Extract the items below, copying each line verbatim from the line with "Asus Vivobook S14 S3407CA" up to and including the line with "Tổng Bí thư Tô Lâm dự lễ khởi công Trường". Leave the pictures out of your answer.
Input data Start Marker
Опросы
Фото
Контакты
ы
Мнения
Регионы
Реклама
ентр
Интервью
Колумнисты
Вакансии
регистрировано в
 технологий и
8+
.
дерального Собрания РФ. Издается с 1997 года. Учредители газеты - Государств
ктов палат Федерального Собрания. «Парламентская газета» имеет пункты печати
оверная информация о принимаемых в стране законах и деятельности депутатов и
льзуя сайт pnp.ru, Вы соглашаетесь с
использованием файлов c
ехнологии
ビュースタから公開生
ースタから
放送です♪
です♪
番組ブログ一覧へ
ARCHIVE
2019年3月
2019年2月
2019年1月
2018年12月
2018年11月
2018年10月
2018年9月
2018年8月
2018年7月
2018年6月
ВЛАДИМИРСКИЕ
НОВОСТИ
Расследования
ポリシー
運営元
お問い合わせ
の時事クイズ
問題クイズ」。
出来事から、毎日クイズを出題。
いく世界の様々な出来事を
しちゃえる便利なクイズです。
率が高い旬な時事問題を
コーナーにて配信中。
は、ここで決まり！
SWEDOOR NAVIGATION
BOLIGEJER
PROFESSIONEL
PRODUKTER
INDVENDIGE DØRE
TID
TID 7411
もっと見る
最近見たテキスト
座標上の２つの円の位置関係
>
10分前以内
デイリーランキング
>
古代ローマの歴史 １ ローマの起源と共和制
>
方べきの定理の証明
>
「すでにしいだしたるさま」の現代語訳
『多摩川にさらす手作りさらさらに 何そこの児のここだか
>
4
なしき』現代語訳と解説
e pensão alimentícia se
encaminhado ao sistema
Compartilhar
Input data End Marker
Input data Start Marker
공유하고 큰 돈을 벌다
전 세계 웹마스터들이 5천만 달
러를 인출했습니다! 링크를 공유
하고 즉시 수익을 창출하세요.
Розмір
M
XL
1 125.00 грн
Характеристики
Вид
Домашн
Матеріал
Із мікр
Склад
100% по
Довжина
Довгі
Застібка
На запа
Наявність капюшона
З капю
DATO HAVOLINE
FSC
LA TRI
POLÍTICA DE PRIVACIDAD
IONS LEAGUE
Input data End Marker
Input data Start Marker
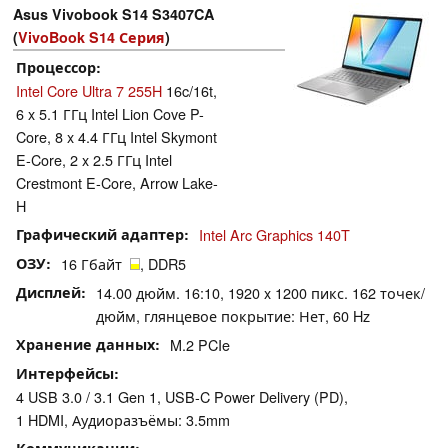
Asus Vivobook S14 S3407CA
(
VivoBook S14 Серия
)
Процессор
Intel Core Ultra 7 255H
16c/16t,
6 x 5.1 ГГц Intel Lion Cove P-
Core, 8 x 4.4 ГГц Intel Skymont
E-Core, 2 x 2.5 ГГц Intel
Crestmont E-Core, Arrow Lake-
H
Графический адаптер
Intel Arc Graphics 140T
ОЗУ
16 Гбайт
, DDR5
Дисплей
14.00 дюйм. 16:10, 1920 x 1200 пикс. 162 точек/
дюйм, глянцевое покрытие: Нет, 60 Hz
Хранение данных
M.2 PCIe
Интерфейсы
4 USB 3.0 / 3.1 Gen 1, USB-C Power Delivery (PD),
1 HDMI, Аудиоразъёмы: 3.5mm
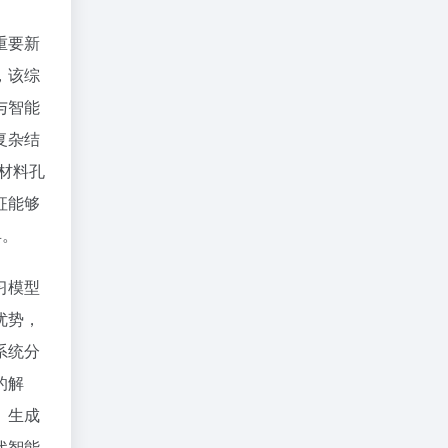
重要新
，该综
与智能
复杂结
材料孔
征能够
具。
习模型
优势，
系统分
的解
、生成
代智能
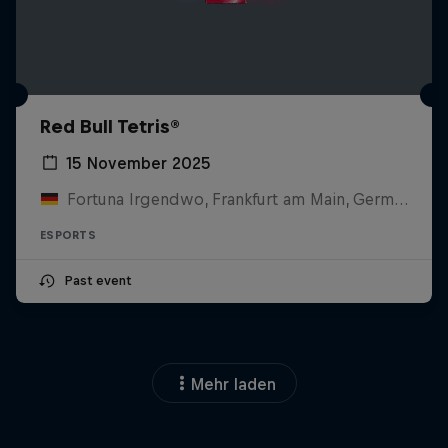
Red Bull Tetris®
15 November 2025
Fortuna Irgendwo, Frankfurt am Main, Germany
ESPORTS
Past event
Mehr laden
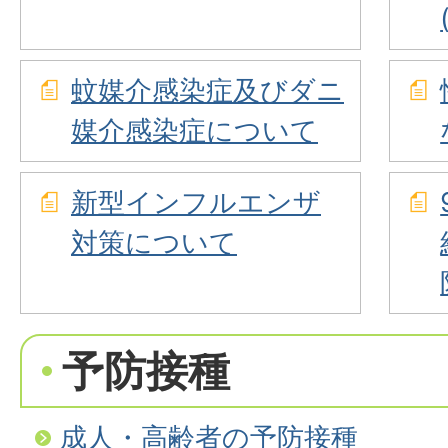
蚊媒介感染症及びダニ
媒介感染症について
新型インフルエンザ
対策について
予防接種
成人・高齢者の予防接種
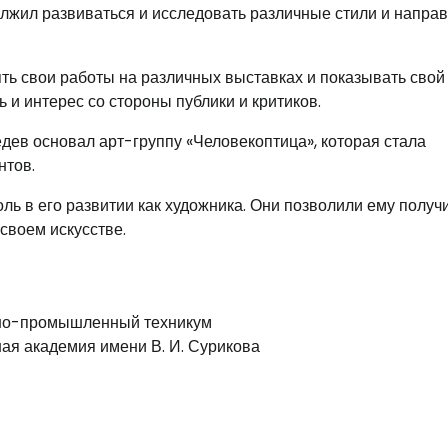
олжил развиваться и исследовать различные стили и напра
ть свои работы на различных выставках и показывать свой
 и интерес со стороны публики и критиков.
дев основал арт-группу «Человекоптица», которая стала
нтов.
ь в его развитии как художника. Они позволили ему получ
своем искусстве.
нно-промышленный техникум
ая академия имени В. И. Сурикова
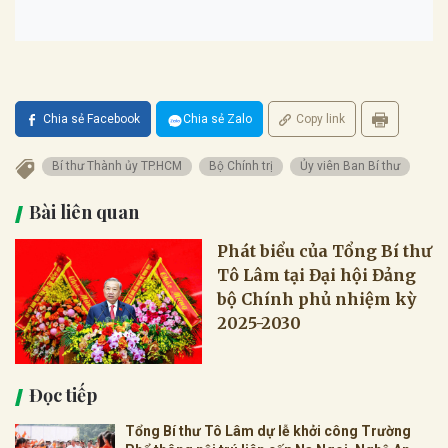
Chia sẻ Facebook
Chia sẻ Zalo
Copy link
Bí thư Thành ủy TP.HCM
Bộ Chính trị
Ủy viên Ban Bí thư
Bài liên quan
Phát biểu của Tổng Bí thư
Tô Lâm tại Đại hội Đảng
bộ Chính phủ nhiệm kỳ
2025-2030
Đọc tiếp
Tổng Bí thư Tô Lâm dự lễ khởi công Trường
Input data End Marker
-- Completed task --
Asus Vivobook S14 S3407CA
(
VivoBook S14 Серия
)
Процессор
Intel Core Ultra 7 255H
16c/16t,
6 x 5.1 ГГц Intel Lion Cove P-
Core, 8 x 4.4 ГГц Intel Skymont
E-Core, 2 x 2.5 ГГц Intel
Crestmont E-Core, Arrow Lake-
H
Графический адаптер
Intel Arc Graphics 140T
ОЗУ
16 Гбайт
, DDR5
Дисплей
14.00 дюйм. 16:10, 1920 x 1200 пикс. 162 точек/
дюйм, глянцевое покрытие: Нет, 60 Hz
Хранение данных
M.2 PCIe
Интерфейсы
4 USB 3.0 / 3.1 Gen 1, USB-C Power Delivery (PD),
1 HDMI, Аудиоразъёмы: 3.5mm
重要新
，该综
与智能
复杂结
材料孔
征能够
具。
习模型
优势，
系统分
的解
、生成
代智能
Red Bull Tetris®
15 November 2025
Fortuna Irgendwo, Frankfurt am Main, Germany
ESPORTS
Past event
Mehr laden
蚊媒介感染症及びダニ
媒介感染症について
新型インフルエンザ
対策について
予防接種
成人・高齢者の予防接種
олжил развиваться и исследовать различные стили и напра
ть свои работы на различных выставках и показывать свой
 и интерес со стороны публики и критиков.
дев основал арт-группу «Человекоптица», которая стала
нтов.
ь в его развитии как художника. Они позволили ему получ
своем искусстве.
нно-промышленный техникум
ая академия имени В. И. Сурикова
Chia sẻ Facebook
Chia sẻ Zalo
Copy link
Bí thư Thành ủy TP.HCM
Bộ Chính trị
Ủy viên Ban Bí thư
Bài liên quan
Phát biểu của Tổng Bí thư
Tô Lâm tại Đại hội Đảng
bộ Chính phủ nhiệm kỳ
2025-2030
Đọc tiếp
Tổng Bí thư Tô Lâm dự lễ khởi công Trường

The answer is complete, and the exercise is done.